Please copy out the entries until you have copied the line that contains "<li><strong>Anime</strong></li>", beginning with the first line.

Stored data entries

# # #

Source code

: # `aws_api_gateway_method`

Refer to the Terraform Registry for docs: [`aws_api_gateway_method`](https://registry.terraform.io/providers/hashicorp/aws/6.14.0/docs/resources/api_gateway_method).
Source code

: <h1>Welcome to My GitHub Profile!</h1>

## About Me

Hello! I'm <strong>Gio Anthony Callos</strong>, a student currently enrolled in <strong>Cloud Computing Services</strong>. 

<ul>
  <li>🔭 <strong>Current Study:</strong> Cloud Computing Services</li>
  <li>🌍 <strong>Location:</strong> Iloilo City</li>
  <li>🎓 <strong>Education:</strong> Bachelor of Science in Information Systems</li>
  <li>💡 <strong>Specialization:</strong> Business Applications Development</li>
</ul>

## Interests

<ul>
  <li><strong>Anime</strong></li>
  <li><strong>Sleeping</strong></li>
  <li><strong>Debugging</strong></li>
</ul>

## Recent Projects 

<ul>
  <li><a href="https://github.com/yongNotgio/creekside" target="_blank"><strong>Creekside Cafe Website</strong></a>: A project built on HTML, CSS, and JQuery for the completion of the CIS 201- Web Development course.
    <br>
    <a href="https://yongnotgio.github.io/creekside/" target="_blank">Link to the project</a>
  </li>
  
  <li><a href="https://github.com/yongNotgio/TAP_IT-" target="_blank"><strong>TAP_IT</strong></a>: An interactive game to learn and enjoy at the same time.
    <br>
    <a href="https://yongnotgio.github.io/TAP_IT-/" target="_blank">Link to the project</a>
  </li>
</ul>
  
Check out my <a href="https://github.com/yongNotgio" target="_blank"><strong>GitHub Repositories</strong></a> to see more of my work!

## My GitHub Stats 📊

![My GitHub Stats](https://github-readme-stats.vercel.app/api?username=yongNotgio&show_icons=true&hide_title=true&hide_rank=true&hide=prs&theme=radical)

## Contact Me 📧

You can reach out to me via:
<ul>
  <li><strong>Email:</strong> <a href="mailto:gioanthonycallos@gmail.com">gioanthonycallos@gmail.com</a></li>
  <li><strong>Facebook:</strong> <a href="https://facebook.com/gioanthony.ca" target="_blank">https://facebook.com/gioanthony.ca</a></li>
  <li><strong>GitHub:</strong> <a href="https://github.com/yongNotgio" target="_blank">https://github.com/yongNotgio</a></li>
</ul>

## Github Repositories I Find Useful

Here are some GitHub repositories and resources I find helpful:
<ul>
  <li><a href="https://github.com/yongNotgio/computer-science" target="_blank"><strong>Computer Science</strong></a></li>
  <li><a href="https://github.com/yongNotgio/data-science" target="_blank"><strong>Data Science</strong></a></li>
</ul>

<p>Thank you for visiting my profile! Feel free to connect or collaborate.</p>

# # #

◆ Response area:
Source code

: # `aws_api_gateway_method`

Refer to the Terraform Registry for docs: [`aws_api_gateway_method`](https://registry.terraform.io/providers/hashicorp/aws/6.14.0/docs/resources/api_gateway_method).
Source code

: <h1>Welcome to My GitHub Profile!</h1>

## About Me

Hello! I'm <strong>Gio Anthony Callos</strong>, a student currently enrolled in <strong>Cloud Computing Services</strong>. 

<ul>
  <li>🔭 <strong>Current Study:</strong> Cloud Computing Services</li>
  <li>🌍 <strong>Location:</strong> Iloilo City</li>
  <li>🎓 <strong>Education:</strong> Bachelor of Science in Information Systems</li>
  <li>💡 <strong>Specialization:</strong> Business Applications Development</li>
</ul>

## Interests

<ul>
  <li><strong>Anime</strong></li>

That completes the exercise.